J.C. Penney (JCP) said Feb. 22 that it managed to keep selling more during recent months. But the department store operator still faces a tough fight to turn itself around in the cut-throat industry.
The Plano (Tex.)-based company's total net sales rose 7.4% to $6.66 billion during the 14 weeks ended Feb. 3 compared to the same period last year. "The fourth quarter marked a very strong end to a year of great achievement at JCPenney," said CEO Mike Ullman in a press release Feb. 22.
Penney is growing sales in spite of tough competition from various and sundry. "The company will have a tough time keeping its customers from shopping more at Kohl's (KSS) and Target (TGT)," Morningstar analyst Kimberly Picciola warned in a note Nov. 21. Over the past five years, those two off-mall chains have expanded while J.C. Penney has closed more stores than it has opened. Although Penney plans to increase its square footage over the next five years, it has a lot of ground to cover to catch up, Picciola said.
But Penney has been addressing such challenges by investing in new projects intended to lure in more customers. For example, it has worked in recent months on efforts like introducing the cosmetics chain Sephora in J.C. Penney stores, bringing in a new lingerie brand Ambrielle, and creating new lines with Liz Claiborne. At the same time the company spent money on things like promotions for the holiday season.
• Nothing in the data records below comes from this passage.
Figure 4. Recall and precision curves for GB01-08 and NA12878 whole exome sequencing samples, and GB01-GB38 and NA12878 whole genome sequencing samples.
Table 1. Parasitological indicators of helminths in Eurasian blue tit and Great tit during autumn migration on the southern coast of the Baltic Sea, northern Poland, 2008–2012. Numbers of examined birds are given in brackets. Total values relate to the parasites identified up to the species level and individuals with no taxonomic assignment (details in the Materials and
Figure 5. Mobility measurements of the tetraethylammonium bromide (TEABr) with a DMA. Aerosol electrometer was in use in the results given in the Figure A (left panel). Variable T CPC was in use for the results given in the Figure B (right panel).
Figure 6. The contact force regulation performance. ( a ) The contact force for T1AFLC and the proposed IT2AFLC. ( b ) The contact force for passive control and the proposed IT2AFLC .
Nothing comes for free. Penney's net income amounted to $477 million during the February quarter, down 13.4% compared to the same period last year when the company had benefited from one-time tax credits.
Ullman is also fighting to make his company more efficient. For example, Penney is trying to react more quickly to fashion changes; to accomplish such goals, the company has already doubled its design team over the past two years. Its detailed plan includes choosing a vendor for new software, which the company thinks will cut out the need for back and forth approvals between manufacturers and the company headquarters in Plano. Instead of taking around 50 weeks to design and deliver merchandise to its stores, Penney expects to take around 25 weeks (see BusinessWeek.com, 1/18/07, "J.C. Penney Gets a Markup").
Investors were wary on Feb. 22, when they sold Penney's stock 3.2% to $83.57 per share in afternoon trading on the New York Stock Exchange. The shares slipped from their high of the year on Feb. 21 after rising from their low at $56.66 per share on Feb. 24, 2006. Penney wasn't the only retailer to take hits, either. Abercrombie & Fitch (ANF) shed 2.2% of its value to trade at $80.20 on Feb. 22, after the New Albany (Ohio) clothing retailer yesterday announced a 20% increase in its February quarter profit year over year, but lowered its earnings forecast for the months ahead.
"We see heightened competition for customer dollars in fiscal 2008 (Jan.) limiting JCP's same-store sales growth to low single digits, supported by promotions and aggressive pricing," Standard & Poor's equity analyst Jason Asaeda said in a research note. (S&P, like BusinessWeek.com, is owned by The McGraw-Hill Companies.) S&P reiterated a sell opinion on the stock and cut an estimate on Penney's fiscal 2008 earnings per share by 9 cents to $5.46.
Looking ahead, Penney sees 99 cents earnings per share during the next quarter and $5.44 during the entire year. The consensus estimate had been for $1.05 and $5.42 per share, respectively.
The company promises to increase its sales at department stores open more than a year by the low single digits for both the first quarter and full year.
"In 2007, we will build on what we have accomplished in executing our Long Range Plan strategies, with the primary objective of exceeding our customers’ expectations every time they shop at JCPenney," Ullman said in the press release.